------ MATERIAL FOR THIS EXERCISE

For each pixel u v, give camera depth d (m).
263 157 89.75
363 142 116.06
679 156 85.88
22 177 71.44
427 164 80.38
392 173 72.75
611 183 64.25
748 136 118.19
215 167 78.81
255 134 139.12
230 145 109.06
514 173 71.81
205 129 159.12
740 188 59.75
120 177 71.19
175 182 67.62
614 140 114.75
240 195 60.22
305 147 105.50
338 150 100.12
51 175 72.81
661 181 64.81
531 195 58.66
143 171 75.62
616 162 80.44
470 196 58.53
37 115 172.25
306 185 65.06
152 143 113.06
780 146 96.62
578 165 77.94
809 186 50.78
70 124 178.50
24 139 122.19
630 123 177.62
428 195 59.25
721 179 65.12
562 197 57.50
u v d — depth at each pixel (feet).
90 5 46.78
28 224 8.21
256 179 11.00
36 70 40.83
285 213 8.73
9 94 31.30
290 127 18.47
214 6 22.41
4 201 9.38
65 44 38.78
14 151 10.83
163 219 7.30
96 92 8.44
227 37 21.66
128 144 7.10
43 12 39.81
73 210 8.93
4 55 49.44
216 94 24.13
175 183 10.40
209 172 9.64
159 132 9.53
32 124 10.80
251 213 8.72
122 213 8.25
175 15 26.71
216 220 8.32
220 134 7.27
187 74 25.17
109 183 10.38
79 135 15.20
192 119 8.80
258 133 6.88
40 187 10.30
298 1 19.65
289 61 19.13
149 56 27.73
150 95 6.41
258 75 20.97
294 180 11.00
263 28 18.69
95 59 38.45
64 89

------------

__EXERCISE__
Beginning at the opening line of the data, transcribe each line exactly until you reach the line with "258 133 6.88", which you also include, and go no further.

__EXERCISE OUTPUT__
For each pixel u v, give camera depth d (m).
263 157 89.75
363 142 116.06
679 156 85.88
22 177 71.44
427 164 80.38
392 173 72.75
611 183 64.25
748 136 118.19
215 167 78.81
255 134 139.12
230 145 109.06
514 173 71.81
205 129 159.12
740 188 59.75
120 177 71.19
175 182 67.62
614 140 114.75
240 195 60.22
305 147 105.50
338 150 100.12
51 175 72.81
661 181 64.81
531 195 58.66
143 171 75.62
616 162 80.44
470 196 58.53
37 115 172.25
306 185 65.06
152 143 113.06
780 146 96.62
578 165 77.94
809 186 50.78
70 124 178.50
24 139 122.19
630 123 177.62
428 195 59.25
721 179 65.12
562 197 57.50
u v d — depth at each pixel (feet).
90 5 46.78
28 224 8.21
256 179 11.00
36 70 40.83
285 213 8.73
9 94 31.30
290 127 18.47
214 6 22.41
4 201 9.38
65 44 38.78
14 151 10.83
163 219 7.30
96 92 8.44
227 37 21.66
128 144 7.10
43 12 39.81
73 210 8.93
4 55 49.44
216 94 24.13
175 183 10.40
209 172 9.64
159 132 9.53
32 124 10.80
251 213 8.72
122 213 8.25
175 15 26.71
216 220 8.32
220 134 7.27
187 74 25.17
109 183 10.38
79 135 15.20
192 119 8.80
258 133 6.88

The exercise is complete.